=== GOAL OF THE EXERCISE ===
No line before the one containing "[Video processing with" should appear; that line and all lines after it, through the end of the data, are to be set down exactly.

Records from a data source:
Start of Block
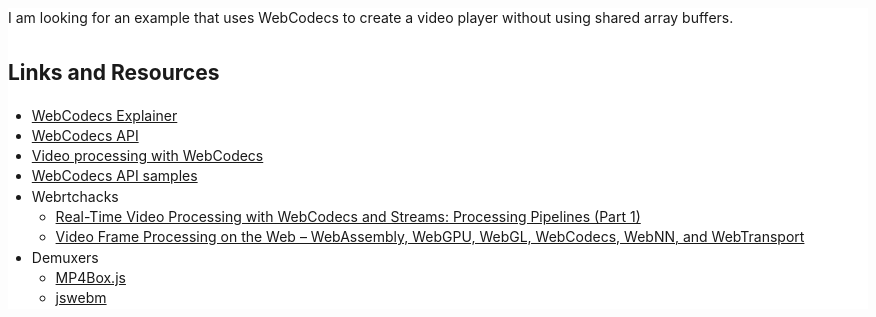 I am looking for an example that uses WebCodecs to create a video player without using shared array buffers.

## Links and Resources

* [WebCodecs Explainer](https://github.com/w3c/webcodecs/blob/main/explainer.md)
* [WebCodecs API](https://developer.mozilla.org/en-US/docs/Web/API/WebCodecs_API)
* [Video processing with WebCodecs](https://developer.chrome.com/docs/web-platform/best-practices/webcodecs)
* [WebCodecs API samples](https://w3c.github.io/webcodecs/samples/)
* Webrtchacks
  * [Real-Time Video Processing with WebCodecs and Streams: Processing Pipelines (Part 1)](https://webrtchacks.com/real-time-video-processing-with-webcodecs-and-streams-processing-pipelines-part-1/)
  * [Video Frame Processing on the Web – WebAssembly, WebGPU, WebGL, WebCodecs, WebNN, and WebTransport](https://webrtchacks.com/video-frame-processing-on-the-web-webassembly-webgpu-webgl-webcodecs-webnn-and-webtransport/)
* Demuxers
  * [MP4Box.js](https://gpac.github.io/mp4box.js/)
  * [jswebm](https://jscodec.github.io/jswebm-demo/)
End of Block
=== EXERCISE SOLUTION ===
* [Video processing with WebCodecs](https://developer.chrome.com/docs/web-platform/best-practices/webcodecs)
* [WebCodecs API samples](https://w3c.github.io/webcodecs/samples/)
* Webrtchacks
  * [Real-Time Video Processing with WebCodecs and Streams: Processing Pipelines (Part 1)](https://webrtchacks.com/real-time-video-processing-with-webcodecs-and-streams-processing-pipelines-part-1/)
  * [Video Frame Processing on the Web – WebAssembly, WebGPU, WebGL, WebCodecs, WebNN, and WebTransport](https://webrtchacks.com/video-frame-processing-on-the-web-webassembly-webgpu-webgl-webcodecs-webnn-and-webtransport/)
* Demuxers
  * [MP4Box.js](https://gpac.github.io/mp4box.js/)
  * [jswebm](https://jscodec.github.io/jswebm-demo/)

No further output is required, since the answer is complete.